Sarah Gadon: I really just think that’s how I am when I get high. And I think that Michelle is high a lot of the time. So that was the inspiration for that, I was like, “This woman is smoking a lot of weed all the time.” So there has to be that inside of her all the time.

Got it! And what about working with the two younger actresses? I assume it’s always a very different experience from working with more adult and veteran type performers.

Sarah Gadon: Well, I asked Carly if I could spend as much time as I could with Amanda and River (Price-Maenpaa) before we went to camera. And because River is a child and with the union rules and laws that we have about shooting with child performers, you only really get to work with them a few hours every day on set. So I knew that it was really, really important to have a relationship with her before we got to camera so that she would feel comfortable with me and safe with me. And we would be able to have a shorthand, because you move so fast on set. And I also got to know her family because River‘s whole family was with her when she shot the movie. So I got to meet her parents and her brother and spend time with them. And I know how important that is because I was a child actor myself. And as much as there is the child performer, their family is just as much a part of the filmmaking as the child is in many ways. Because they’re on set every day, they’re supervising, they’re helping that child prepare for the role. So it was just as important to me to have a relationship with River‘s entire family as it was to have a relationship with her.

And in many ways it was the same with Amanda, because she’s only 21, and I think she was 20 when we shot the film. It was one of her first jobs and I wanted to be able for her to really feel like we had a relationship and a connection and got to know each other and spend time together so that she would also feel really safe and connected with me. And so Carly was really amazing because she gave us as much time and space to do that as she could, before we started shooting in the rehearsal process. And then when it came to shooting, Amanda and I spent periods of the film living together and we really just fully bonded, which I think was really helpful.

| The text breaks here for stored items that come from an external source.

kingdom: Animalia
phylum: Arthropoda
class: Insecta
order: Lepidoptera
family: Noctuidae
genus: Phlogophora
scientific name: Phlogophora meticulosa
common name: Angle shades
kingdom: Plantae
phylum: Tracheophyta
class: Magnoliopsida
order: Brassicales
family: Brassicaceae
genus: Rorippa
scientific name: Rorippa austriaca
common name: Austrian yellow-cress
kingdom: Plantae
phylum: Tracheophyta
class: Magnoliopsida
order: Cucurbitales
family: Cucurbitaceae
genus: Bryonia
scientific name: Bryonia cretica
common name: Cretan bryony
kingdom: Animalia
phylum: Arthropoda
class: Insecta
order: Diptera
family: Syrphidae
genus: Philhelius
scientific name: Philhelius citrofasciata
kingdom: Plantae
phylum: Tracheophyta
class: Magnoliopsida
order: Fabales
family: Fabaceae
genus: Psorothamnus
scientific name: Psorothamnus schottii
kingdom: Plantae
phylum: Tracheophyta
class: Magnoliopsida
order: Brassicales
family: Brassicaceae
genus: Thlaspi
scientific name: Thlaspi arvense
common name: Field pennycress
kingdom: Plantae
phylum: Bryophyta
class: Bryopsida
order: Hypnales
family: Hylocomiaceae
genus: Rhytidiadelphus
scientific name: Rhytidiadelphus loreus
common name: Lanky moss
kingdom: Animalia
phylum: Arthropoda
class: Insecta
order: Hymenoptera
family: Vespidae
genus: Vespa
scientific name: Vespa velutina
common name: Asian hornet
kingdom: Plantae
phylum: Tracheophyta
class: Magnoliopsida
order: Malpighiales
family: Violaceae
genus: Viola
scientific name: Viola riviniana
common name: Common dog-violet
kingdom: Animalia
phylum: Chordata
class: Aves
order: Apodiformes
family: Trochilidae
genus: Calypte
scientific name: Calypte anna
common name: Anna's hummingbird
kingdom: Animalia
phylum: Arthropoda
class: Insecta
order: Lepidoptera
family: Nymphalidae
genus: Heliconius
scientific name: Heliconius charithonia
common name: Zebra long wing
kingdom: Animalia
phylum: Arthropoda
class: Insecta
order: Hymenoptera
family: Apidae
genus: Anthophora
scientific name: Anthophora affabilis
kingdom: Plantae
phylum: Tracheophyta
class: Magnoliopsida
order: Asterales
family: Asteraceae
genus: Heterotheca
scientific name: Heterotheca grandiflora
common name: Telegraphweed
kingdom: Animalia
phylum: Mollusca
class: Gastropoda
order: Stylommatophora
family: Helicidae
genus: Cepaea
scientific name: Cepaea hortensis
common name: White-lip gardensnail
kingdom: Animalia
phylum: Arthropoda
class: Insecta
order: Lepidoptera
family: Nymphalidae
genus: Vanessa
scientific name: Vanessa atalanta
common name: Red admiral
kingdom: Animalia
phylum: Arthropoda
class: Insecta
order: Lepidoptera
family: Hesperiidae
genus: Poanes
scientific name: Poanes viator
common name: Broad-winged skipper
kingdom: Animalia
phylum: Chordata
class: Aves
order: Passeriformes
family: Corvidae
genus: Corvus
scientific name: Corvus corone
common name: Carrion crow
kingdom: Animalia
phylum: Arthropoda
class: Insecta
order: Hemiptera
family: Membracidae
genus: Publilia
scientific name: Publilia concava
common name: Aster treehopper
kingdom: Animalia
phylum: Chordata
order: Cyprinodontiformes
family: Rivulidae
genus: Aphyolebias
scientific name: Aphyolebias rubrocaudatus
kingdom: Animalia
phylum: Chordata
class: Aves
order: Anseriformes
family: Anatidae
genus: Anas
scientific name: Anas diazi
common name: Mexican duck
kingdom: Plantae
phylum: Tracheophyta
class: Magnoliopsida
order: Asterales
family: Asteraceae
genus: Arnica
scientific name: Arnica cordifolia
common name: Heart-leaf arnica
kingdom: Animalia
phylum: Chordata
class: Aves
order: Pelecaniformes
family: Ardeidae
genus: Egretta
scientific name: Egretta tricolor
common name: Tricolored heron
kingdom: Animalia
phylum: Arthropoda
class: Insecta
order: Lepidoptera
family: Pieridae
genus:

I want to end off by talking about your transition to directing, as I know it was just announced that you’ll be adapting Heather O’Neil’s Lullabies for Little Criminals (congratulations!). I assume you’ve probably been thinking about directing for a while now, so on your last few projects, including this one, did that change your approach or process as a performer?

Sarah Gadon: I think every time I make a film, it’s a completely different experience. I’ve always been very curious about all aspects of filmmaking and I’ve always been really close with the directors that I work with. So I’m not necessarily looking at it being like, “Oh, would I do that?”, but it’s really just watching and learning. And I think I’ve always been doing that. Not necessarily with an eye on directing, but just because as an actor it’s just so important to be observant, and be aware, and be as much as part of the entire film as you are just as a part of the scene.

Film Inquiry would like to thank Sara Gadon for taking the time to speak with us!